REQUIRED ACTION ▸
Edit the lines from the one that has "est courageux !" through the final line, putting "August" wherever "Agustus" appears and leaving everything else unchanged. Omit the pictures.

Top of SUPPLIED ENTRIES

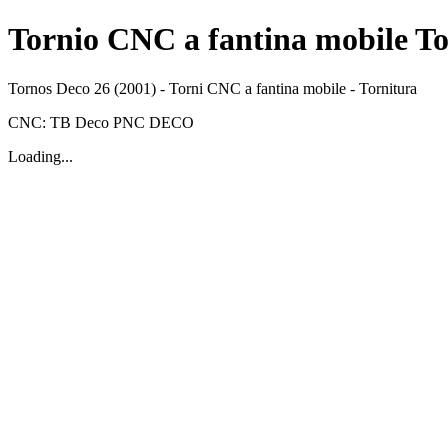
Tornio CNC a fantina mobile To
Tornos
Deco 26
(2001)
-
Torni CNC a fantina mobile
-
Tornitura
CNC:
TB Deco
PNC DECO
Loading...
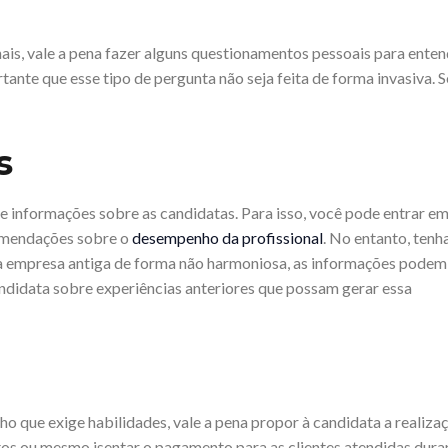
ais, vale a pena fazer alguns questionamentos pessoais para ente
tante que esse tipo de pergunta não seja feita de forma invasiva. S
s
e informações sobre as candidatas. Para isso, você pode entrar e
omendações sobre o
desempenho da profissional
. No entanto, tenh
da empresa antiga de forma não harmoniosa, as informações podem
andidata sobre experiências anteriores que possam gerar essa
lho que exige habilidades, vale a pena propor à candidata a realiza
tos ou mesmo isentar o pagamento para as clientes atendidas dura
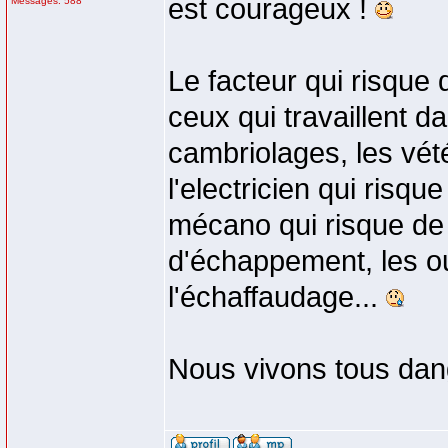
est courageux !
Messages: 588
Le facteur qui risque 
ceux qui travaillent 
cambriolages, les vété
l'electricien qui risq
mécano qui risque de 
d'échappement, les ou
l'échaffaudage...
Nous vivons tous da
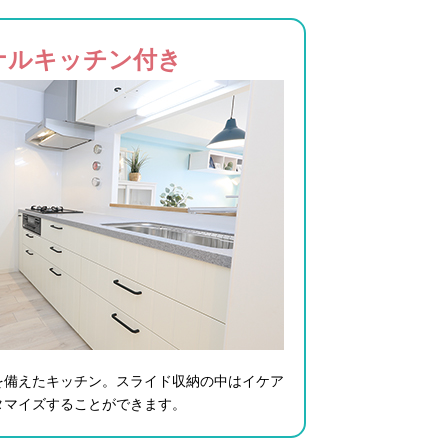
ナルキッチン付き
を備えたキッチン。スライド収納の中はイケア
タマイズすることができます。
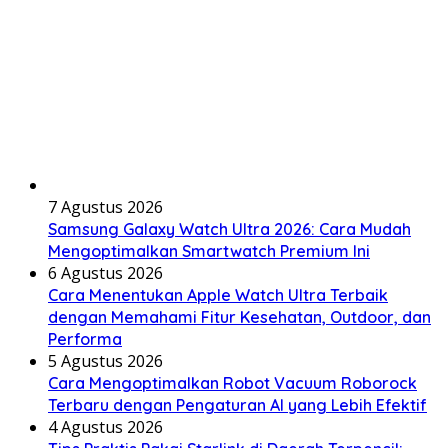
7 Agustus 2026
Samsung Galaxy Watch Ultra 2026: Cara Mudah
Mengoptimalkan Smartwatch Premium Ini
6 Agustus 2026
Cara Menentukan Apple Watch Ultra Terbaik
dengan Memahami Fitur Kesehatan, Outdoor, dan
Performa
5 Agustus 2026
Cara Mengoptimalkan Robot Vacuum Roborock
Terbaru dengan Pengaturan AI yang Lebih Efektif
4 Agustus 2026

Bottom of SUPPLIED ENTRIES

RESPONSE AREA ▸
est courageux !
Messages: 588
Le facteur qui risque 
ceux qui travaillent 
cambriolages, les vété
l'electricien qui risq
mécano qui risque de 
d'échappement, les ou
l'échaffaudage...
Nous vivons tous da
ナルキッチン付き
を備えたキッチン。スライド収納の中はイケア
タマイズすることができます。
7 August 2026
Samsung Galaxy Watch Ultra 2026: Cara Mudah
Mengoptimalkan Smartwatch Premium Ini
6 August 2026
Cara Menentukan Apple Watch Ultra Terbaik
dengan Memahami Fitur Kesehatan, Outdoor, dan
Performa
5 August 2026
Cara Mengoptimalkan Robot Vacuum Roborock
Terbaru dengan Pengaturan AI yang Lebih Efektif
4 August 2026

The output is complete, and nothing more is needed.